The Air Force is adding two new courses to its National Security Space Institute located at
Peterson Air Force Base in Colorado Springs, including one on "space situational awareness, for our partners and allies to learn more about collision avoidance, de-orbits and reentries," Wilson said.
"We will open more of our current advanced courses on national security space to military members of allied countries," she said. "Australia, Canada, and the UK currently attend. We will invite New Zealand, France, Germany, Japan and possibly others to come train with us."
The classes, Space 100 and Global Space Situational Awareness courses, will each have a particular focus. The 100 class, to be a roughly one-to-two week unclassified, introduction and overview of space operations, will spotlight orbital mechanics, launch, satellite operations, and space weather.
The Air Force said this course is not the same as undergraduate space training, or UST, which gives new Air Force officers an introduction into space operations but is taught at a "Top Secret" security clearance level.
Global SSA will be a three-week course that focuses on space surveillance: how space objects move, fall out of orbit and reenter the Earth's atmosphere. Partners will be trained on proper maneuverability and getting out of the way of an oncoming object to avoid collision.
The service will also expand its Space 200 and 300 classes. The 18-day 200 class, already open to the UK, Canada and Australia, will be open as a mid-career course to France, Germany, and Japan and will highlight space systems development and space power as it pertains to national security.
Space 300 will expand to include the "Five Eyes" partners: Australia, Canada, New Zealand,and the U.K., according to the Air Force.
The program is offered as a professional development course that addresses space acquisition and high-end capabilities at operational and strategic levels as it applies to a range of military missions. Students can expect the 15-day class to have a broad range of topics, from unclassified briefings all the way up to the "Top Secret" levels.
NSSI was created in 2004 under Air Force Space Command to provide space training to Air Force space professionals as well as the broader National Security Space community. The NSSI falls under the Air Force Institute of Technology, a component of Air University.
"We will strengthen our alliances and attract new partners, not just by sharing data from monitoring, but by training and working closely with each other in space operations," Wilson said. "Why now? Because we face a more competitive and dangerous international security environment than we have seen in decades.

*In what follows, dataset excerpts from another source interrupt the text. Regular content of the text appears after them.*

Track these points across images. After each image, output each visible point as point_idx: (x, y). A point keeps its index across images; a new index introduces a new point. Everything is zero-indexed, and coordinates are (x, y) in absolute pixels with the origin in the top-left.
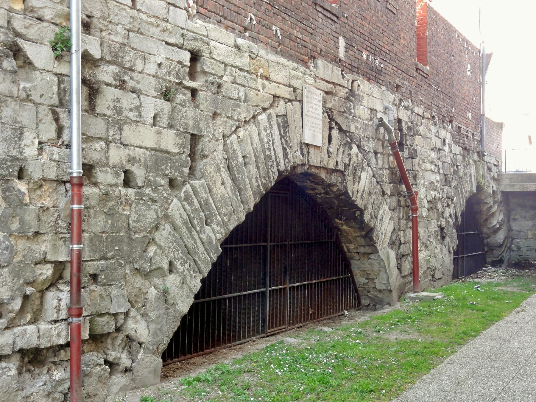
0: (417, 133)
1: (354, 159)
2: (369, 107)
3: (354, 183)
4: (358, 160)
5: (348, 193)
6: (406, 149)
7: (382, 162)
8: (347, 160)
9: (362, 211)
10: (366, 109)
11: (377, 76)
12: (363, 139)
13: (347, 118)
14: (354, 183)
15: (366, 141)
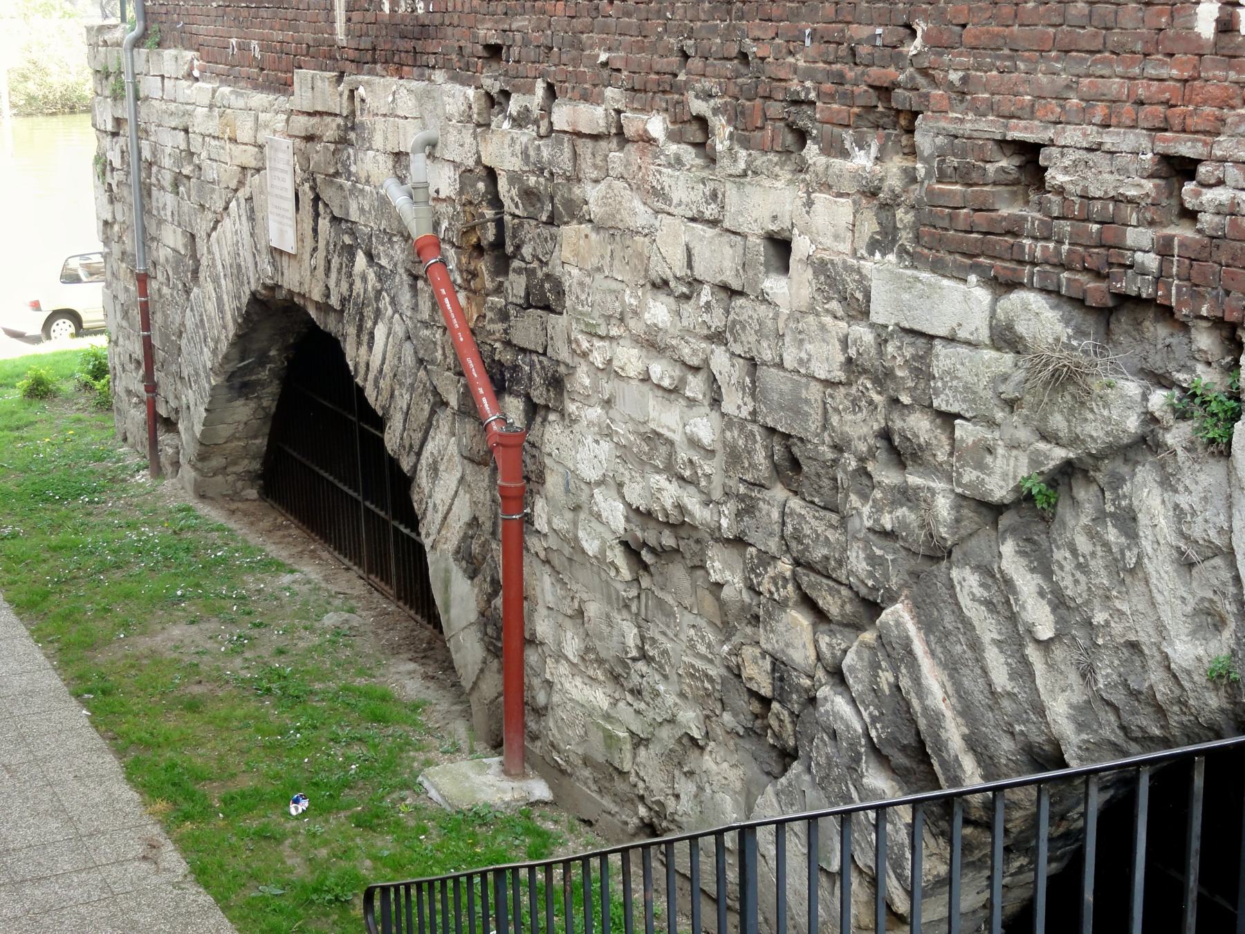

"Russia and China are developing capabilities to disable our satellites," she said.
For example, according to the "Worldwide Threat Assessment" authored by National Intelligence Director Daniel Coats in February, Russia and China are well on their way to sending
weapons capable of jamming or destroying U.S. military and commercial satellites into space, including some that may reach initial operational capability in the next few years.
"We will work with like-minded nations to preserve the ability to freely and safely operate in space," Wilson said. "We will work with our allies to improve operations, enhance deterrence, defend our vital national interests and prevail when called upon."